DATA SUPPLIED:
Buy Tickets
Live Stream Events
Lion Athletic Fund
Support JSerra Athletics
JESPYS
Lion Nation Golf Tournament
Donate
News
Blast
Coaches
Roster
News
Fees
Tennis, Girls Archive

==

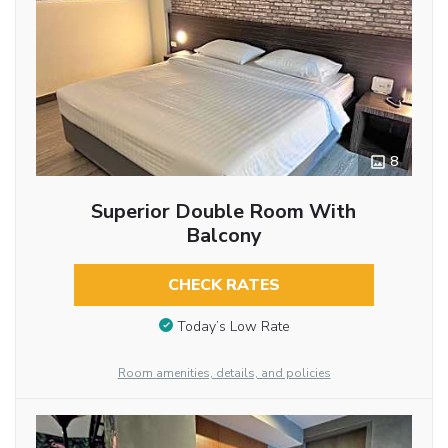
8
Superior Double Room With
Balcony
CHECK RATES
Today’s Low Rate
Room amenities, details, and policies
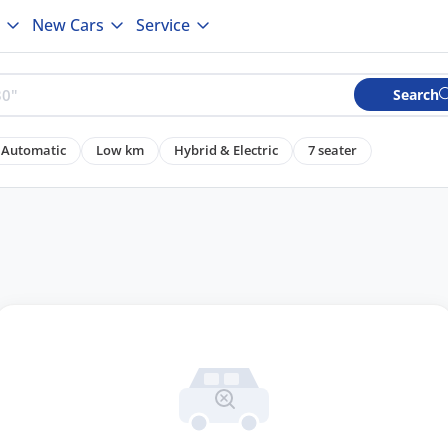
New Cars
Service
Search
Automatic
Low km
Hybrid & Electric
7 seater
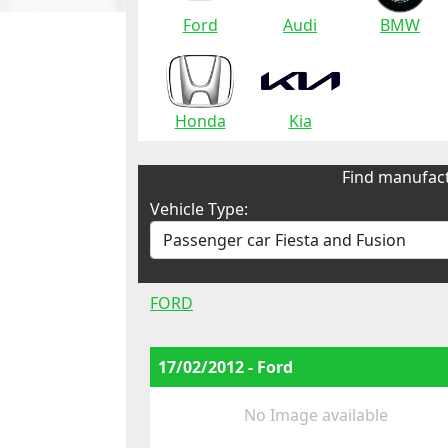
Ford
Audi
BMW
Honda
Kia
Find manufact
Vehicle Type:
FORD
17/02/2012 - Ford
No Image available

ACTIVITY: Of the lines above, extract only those from the line with "Buy Tickets" to the line with "Tennis, Girls Archive", both included, exactly as written.

YOUR RESPONSE:
Buy Tickets
Live Stream Events
Lion Athletic Fund
Support JSerra Athletics
JESPYS
Lion Nation Golf Tournament
Donate
News
Blast
Coaches
Roster
News
Fees
Tennis, Girls Archive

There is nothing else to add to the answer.